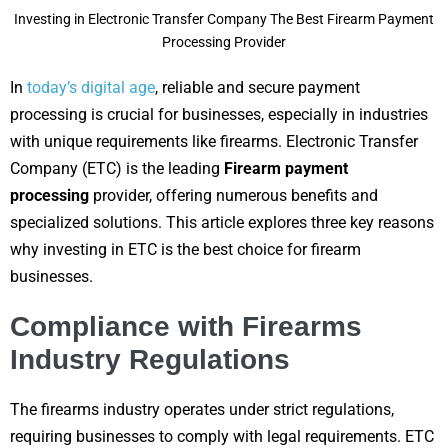
Investing in Electronic Transfer Company The Best Firearm Payment
Processing Provider
In
today’s digital age
, reliable and secure payment
processing is crucial for businesses, especially in industries
with unique requirements like firearms. Electronic Transfer
Company (ETC) is the leading
Firearm payment
processing
provider, offering numerous benefits and
specialized solutions. This article explores three key reasons
why investing in ETC is the best choice for firearm
businesses.
Compliance with Firearms
Industry Regulations
The firearms industry operates under strict regulations,
requiring businesses to comply with legal requirements. ETC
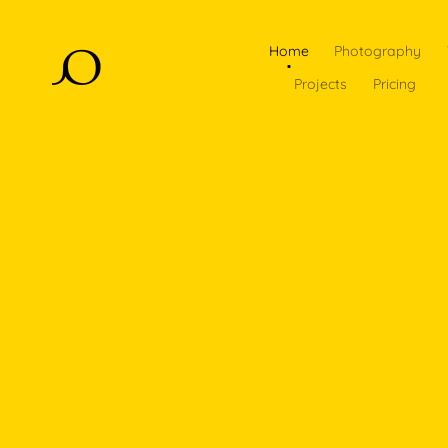
Home
Photography
Projects
Pricing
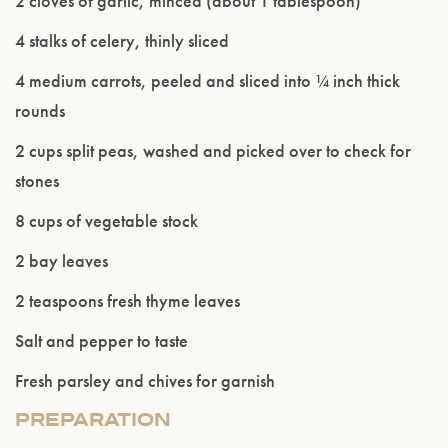
2 cloves of garlic, minced (about 1 tablespoon)
4 stalks of celery, thinly sliced
4 medium carrots, peeled and sliced into ¼ inch thick
rounds
2 cups split peas, washed and picked over to check for
stones
Please confirm that you are of legal drinking
age.
8 cups of vegetable stock
2 bay leaves
ENTER WEBSITE
2 teaspoons fresh thyme leaves
Salt and pepper to taste
Fresh parsley and chives for garnish
PREPARATION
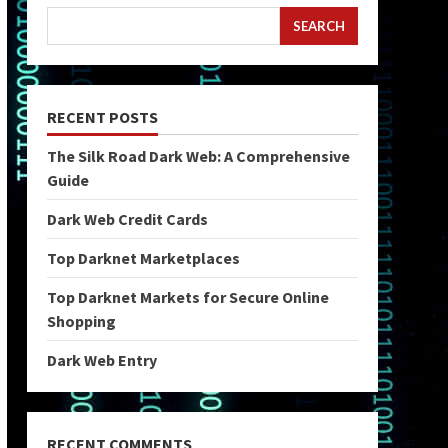
SEARCH
RECENT POSTS
The Silk Road Dark Web: A Comprehensive
Guide
Dark Web Credit Cards
Top Darknet Marketplaces
Top Darknet Markets for Secure Online
Shopping
Dark Web Entry
RECENT COMMENTS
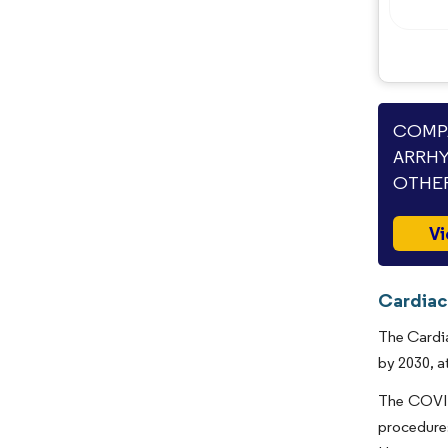
COMPA
ARRHY
OTHER
Vi
Cardiac
The Cardia
by 2030, a
The COVID-
procedure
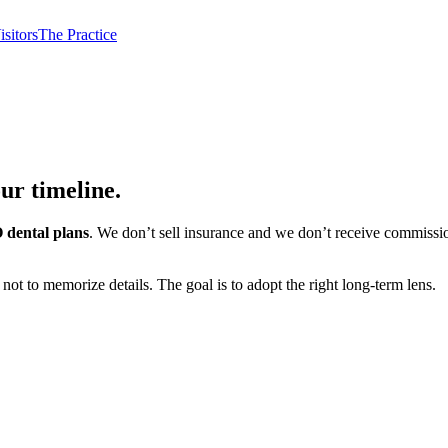
isitors
The Practice
our timeline.
 dental plans
. We don’t sell insurance and we don’t receive commissi
ot to memorize details. The goal is to adopt the right long-term lens.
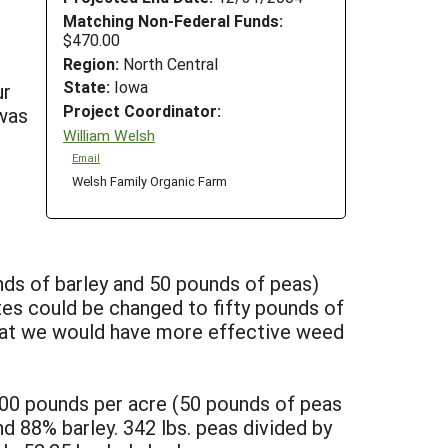
Matching Non-Federal Funds:
$470.00
Region:
North Central
State:
Iowa
ur
Project Coordinator:
was
William Welsh
Email
Welsh Family Organic Farm
nds of barley and 50 pounds of peas)
tes could be changed to fifty pounds of
 that we would have more effective weed
 100 pounds per acre (50 pounds of peas
 88% barley. 342 lbs. peas divided by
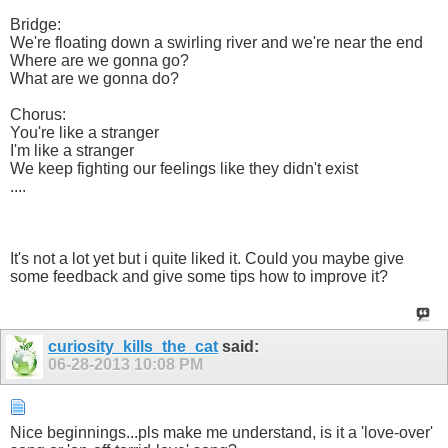
Bridge:
We're floating down a swirling river and we're near the end
Where are we gonna go?
What are we gonna do?
Chorus:
You're like a stranger
I'm like a stranger
We keep fighting our feelings like they didn't exist
....
It's not a lot yet but i quite liked it. Could you maybe give
some feedback and give some tips how to improve it?
curiosity_kills_the_cat
said:
06-28-2013
10:08 PM
Nice beginnings...pls make me understand, is it a 'love-over'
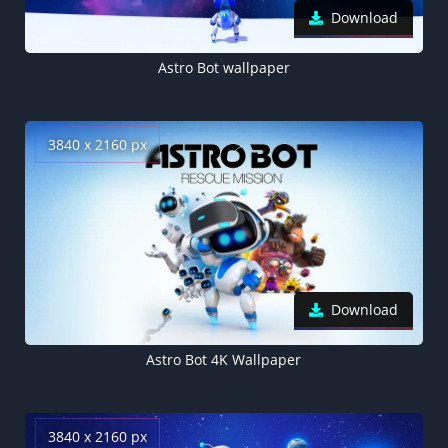
Download
Astro Bot wallpaper
3840 x 2160 px
Download
Astro Bot 4K Wallpaper
3840 x 2160 px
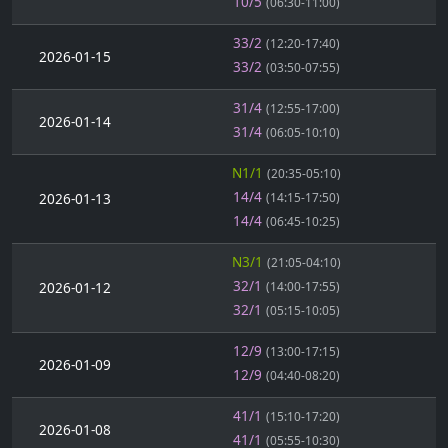
10/5
(06:30-11:00)
33/2
(12:20-17:40)
2026-01-15
33/2
(03:50-07:55)
31/4
(12:55-17:00)
2026-01-14
31/4
(06:05-10:10)
N1/1
(20:35-05:10)
14/4
2026-01-13
(14:15-17:50)
14/4
(06:45-10:25)
N3/1
(21:05-04:10)
32/1
2026-01-12
(14:00-17:55)
32/1
(05:15-10:05)
12/9
(13:00-17:15)
2026-01-09
12/9
(04:40-08:20)
41/1
(15:10-17:20)
2026-01-08
41/1
(05:55-10:30)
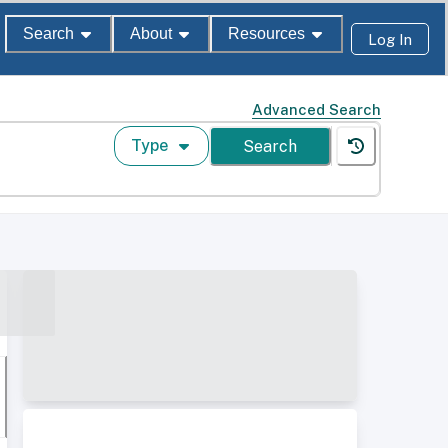
Search
About
Resources
Log In
Advanced Search
Type
Search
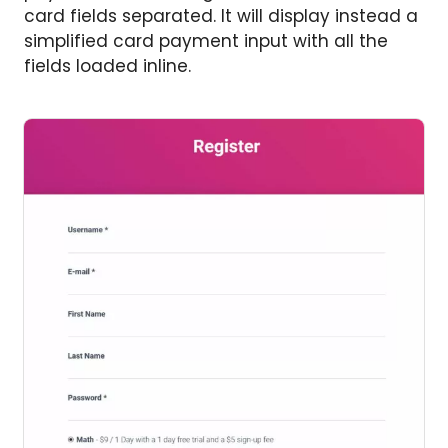
card fields separated. It will display instead a
simplified card payment input with all the
fields loaded inline.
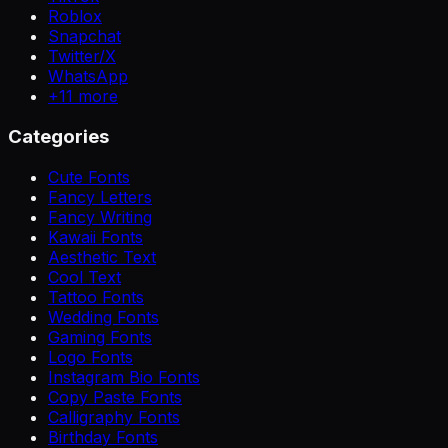
Roblox
Snapchat
Twitter/X
WhatsApp
+
11
more
Categories
Cute Fonts
Fancy Letters
Fancy Writing
Kawaii Fonts
Aesthetic Text
Cool Text
Tattoo Fonts
Wedding Fonts
Gaming Fonts
Logo Fonts
Instagram Bio Fonts
Copy Paste Fonts
Calligraphy Fonts
Birthday Fonts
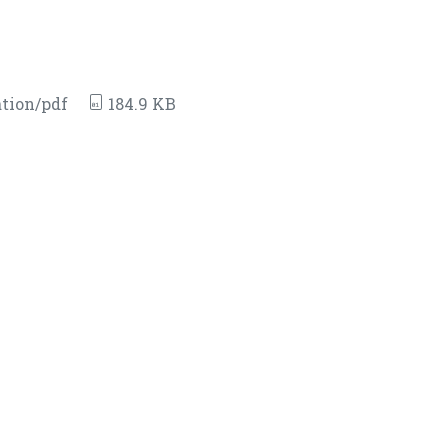
tion/pdf
184.9 KB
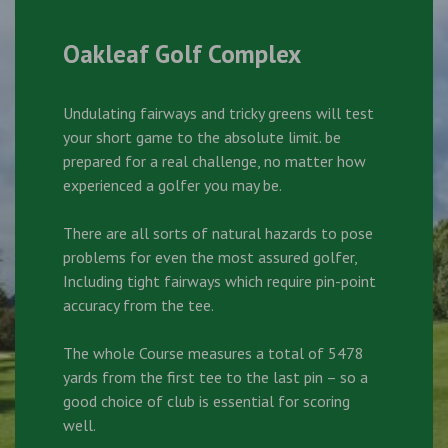
Oakleaf Golf Complex
Undulating fairways and tricky greens will test
your short game to the absolute limit. be
prepared for a real challenge, no matter how
experienced a golfer you may be.
There are all sorts of natural hazards to pose
problems for even the most assured golfer,
Including tight fairways which require pin-point
accuracy from the tee.
The whole Course measures a total of 5478
yards from the first tee to the last pin – so a
good choice of club is essential for scoring
well.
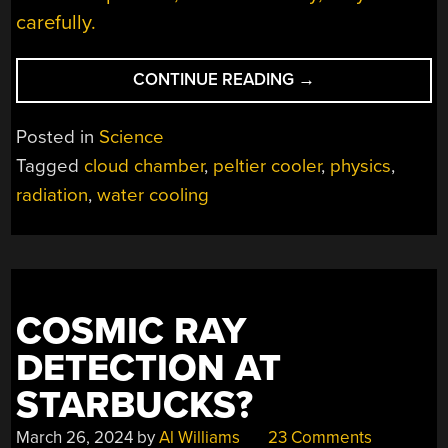
carefully.
“DESK
CONTINUE READING
→
TOP
PELTIER-
Posted in
Science
POWERED
Tagged
cloud chamber
,
peltier cooler
,
physics
,
CLOUD
radiation
,
water cooling
CHAMBER
USES
DESKTOP
PARTS”
COSMIC RAY
DETECTION AT
STARBUCKS?
March 26, 2024
by
Al Williams
23 Comments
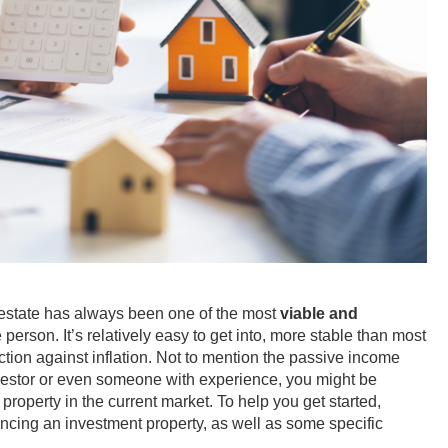
l estate has always been one of the most
viable and
 person. It’s relatively easy to get into, more stable than most
ction against inflation. Not to mention the passive income
 investor or even someone with experience, you might be
roperty in the current market. To help you get started,
ancing an investment property, as well as some specific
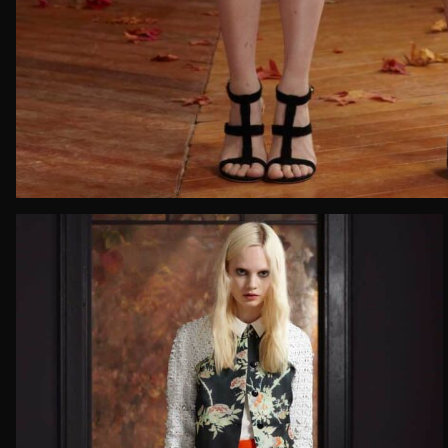
Email*
Date of 
How do yo
Message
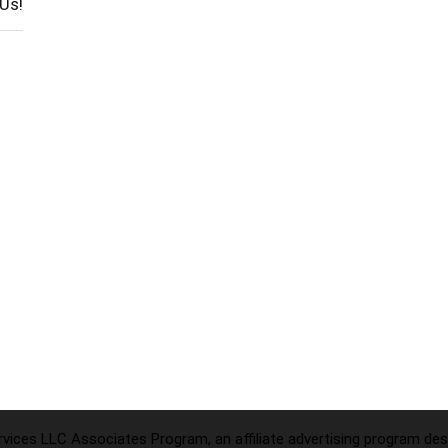
Us!
ices LLC Associates Program, an affiliate advertising program desi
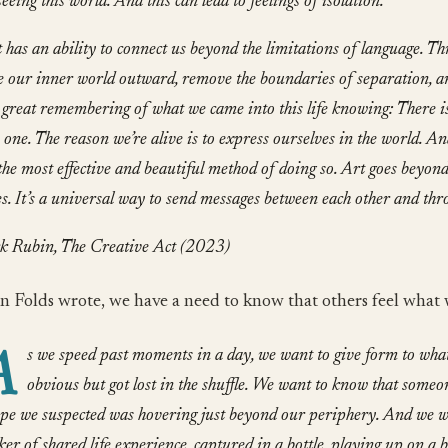
seeing this world. And this can lead to feelings of isolation.
 has an ability to connect us beyond the limitations of language. Thr
e our inner world outward, remove the boundaries of separation, a
 great remembering of what we came into this life knowing: There i
 one. The reason we’re alive is to express ourselves in the world. A
the most effective and beautiful method of doing so. Art goes beyon
es. It’s a universal way to send messages between each other and thr
k Rubin, The Creative Act (2023)
n Folds wrote, we have a need to know that others feel what 
A
s we speed past moments in a day, we want to give form to what
obvious but got lost in the shuffle. We want to know that someon
pe we suspected was hovering just beyond our periphery. And we wa
cker of shared life experience, captured in a bottle, playing up on a b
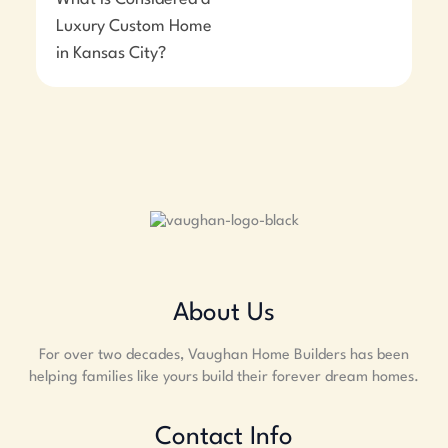
Luxury Custom Home
in Kansas City?
About Us
For over two decades, Vaughan Home Builders has been
helping families like yours build their forever dream homes.
Contact Info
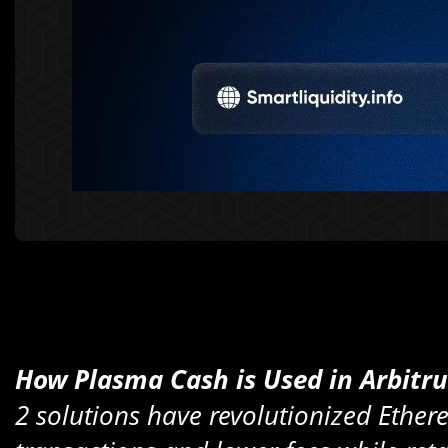
How Plasma Cash is Used in Arbitr
2 solutions have revolutionized Ethere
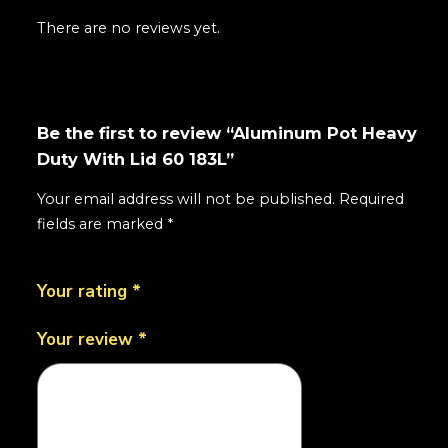
There are no reviews yet.
Be the first to review “Aluminum Pot Heavy
Duty With Lid 60 183L”
Your email address will not be published.
Required
fields are marked
*
Your rating
*
Your review
*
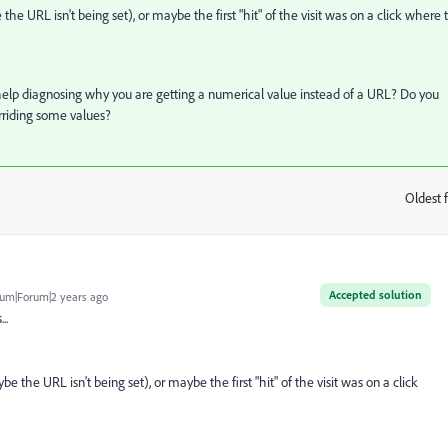
 URL isn't being set), or maybe the first "hit" of the visit was on a click where 
 help diagnosing why you are getting a numerical value instead of a URL? Do you
erriding some values?
Oldest f
:
Accepted solution
um|Forum|2 years ago
...
the URL isn't being set), or maybe the first "hit" of the visit was on a click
○ ○ ○ ○ ○
▸ DESCRIPTION OF THE TASK: Although the records above contain pictures, output every line exactly and leave the pictures out.

▸ YOUR RESPONSE:
Investing in Electronic Transfer Company The Best Firearm Payment
Processing Provider
In
today’s digital age
, reliable and secure payment
processing is crucial for businesses, especially in industries
with unique requirements like firearms. Electronic Transfer
Company (ETC) is the leading
Firearm payment
processing
provider, offering numerous benefits and
specialized solutions. This article explores three key reasons
why investing in ETC is the best choice for firearm
businesses.
Compliance with Firearms
Industry Regulations
The firearms industry operates under strict regulations,
requiring businesses to comply with legal requirements. ETC
Home
Photography
Projects
Pricing
2 cloves of garlic, minced (about 1 tablespoon)
4 stalks of celery, thinly sliced
4 medium carrots, peeled and sliced into ¼ inch thick
rounds
2 cups split peas, washed and picked over to check for
stones
Please confirm that you are of legal drinking
age.
8 cups of vegetable stock
2 bay leaves
ENTER WEBSITE
2 teaspoons fresh thyme leaves
Salt and pepper to taste
Fresh parsley and chives for garnish
PREPARATION
SEARCH
RECENT POSTS
The Silk Road Dark Web: A Comprehensive
Guide
Dark Web Credit Cards
Top Darknet Marketplaces
Top Darknet Markets for Secure Online
Shopping
Dark Web Entry
RECENT COMMENTS
COMPA
ARRHY
OTHER
Vi
Cardiac
The Cardia
by 2030, a
The COVID-
procedure
isitors
The Practice
our timeline.
 dental plans
. We don’t sell insurance and we don’t receive commissi
ot to memorize details. The goal is to adopt the right long-term lens.
Matching Non-Federal Funds:
$470.00
Region:
North Central
State:
Iowa
ur
Project Coordinator:
was
William Welsh
Email
Welsh Family Organic Farm
nds of barley and 50 pounds of peas)
tes could be changed to fifty pounds of
 that we would have more effective weed
 100 pounds per acre (50 pounds of peas
 88% barley. 342 lbs. peas divided by
Bridge:
We're floating down a swirling river and we're near the end
Where are we gonna go?
What are we gonna do?
Chorus:
You're like a stranger
I'm like a stranger
We keep fighting our feelings like they didn't exist
....
It's not a lot yet but i quite liked it. Could you maybe give
some feedback and give some tips how to improve it?
curiosity_kills_the_cat
said:
06-28-2013
10:08 PM
Nice beginnings...pls make me understand, is it a 'love-over'
Download
Astro Bot wallpaper
3840 x 2160 px
Download
Astro Bot 4K Wallpaper
3840 x 2160 px
10/5
(06:30-11:00)
33/2
(12:20-17:40)
2026-01-15
33/2
(03:50-07:55)
31/4
(12:55-17:00)
2026-01-14
31/4
(06:05-10:10)
N1/1
(20:35-05:10)
14/4
2026-01-13
(14:15-17:50)
14/4
(06:45-10:25)
N3/1
(21:05-04:10)
32/1
2026-01-12
(14:00-17:55)
32/1
(05:15-10:05)
12/9
(13:00-17:15)
2026-01-09
12/9
(04:40-08:20)
41/1
(15:10-17:20)
2026-01-08
41/1
(05:55-10:30)
Search
About
Resources
Log In
Advanced Search
Type
Search
card fields separated. It will display instead a
simplified card payment input with all the
fields loaded inline.
Roblox
Snapchat
Twitter/X
WhatsApp
+
11
more
Categories
Cute Fonts
Fancy Letters
Fancy Writing
Kawaii Fonts
Aesthetic Text
Cool Text
Tattoo Fonts
Wedding Fonts
Gaming Fonts
Logo Fonts
Instagram Bio Fonts
Copy Paste Fonts
Calligraphy Fonts
Birthday Fonts
tion/pdf
184.9 KB
Oakleaf Golf Complex
Undulating fairways and tricky greens will test
your short game to the absolute limit. be
prepared for a real challenge, no matter how
experienced a golfer you may be.
There are all sorts of natural hazards to pose
problems for even the most assured golfer,
Including tight fairways which require pin-point
accuracy from the tee.
The whole Course measures a total of 5478
yards from the first tee to the last pin – so a
good choice of club is essential for scoring
well.
carefully.
“DESK
CONTINUE READING
→
TOP
PELTIER-
Posted in
Science
POWERED
Tagged
cloud chamber
,
peltier cooler
,
physics
,
CLOUD
radiation
,
water cooling
CHAMBER
USES
DESKTOP
PARTS”
COSMIC RAY
DETECTION AT
STARBUCKS?
March 26, 2024
by
Al Williams
23 Comments
l estate has always been one of the most
viable and
 person. It’s relatively easy to get into, more stable than most
ction against inflation. Not to mention the passive income
 investor or even someone with experience, you might be
roperty in the current market. To help you get started,
ancing an investment property, as well as some specific
Email*
Date of 
How do yo
Message
Us!
ices LLC Associates Program, an affiliate advertising program desi
seeing this world. And this can lead to feelings of isolation.
 has an ability to connect us beyond the limitations of language. Thr
e our inner world outward, remove the boundaries of separation, a
 great remembering of what we came into this life knowing: There i
 one. The reason we’re alive is to express ourselves in the world. A
the most effective and beautiful method of doing so. Art goes beyon
es. It’s a universal way to send messages between each other and thr
k Rubin, The Creative Act (2023)
n Folds wrote, we have a need to know that others feel what 
A
s we speed past moments in a day, we want to give form to what
obvious but got lost in the shuffle. We want to know that someon
pe we suspected was hovering just beyond our periphery. And we wa
cker of shared life experience, captured in a bottle, playing up on a b
Luxury Custom Home
in Kansas City?
About Us
For over two decades, Vaughan Home Builders has been
helping families like yours build their forever dream homes.
Contact Info
How Plasma Cash is Used in Arbitr
2 solutions have revolutionized Ethere
There are no reviews yet.
Be the first to review “Aluminum Pot Heavy
Duty With Lid 60 183L”
Your email address will not be published.
Required
fields are marked
*
Your rating
*
Your review
*
 URL isn't being set), or maybe the first "hit" of the visit was on a click where 
 help diagnosing why you are getting a numerical value instead of a URL? Do you
erriding some values?
Oldest f
:
Accepted solution
um|Forum|2 years ago
...
the URL isn't being set), or maybe the first "hit" of the visit was on a click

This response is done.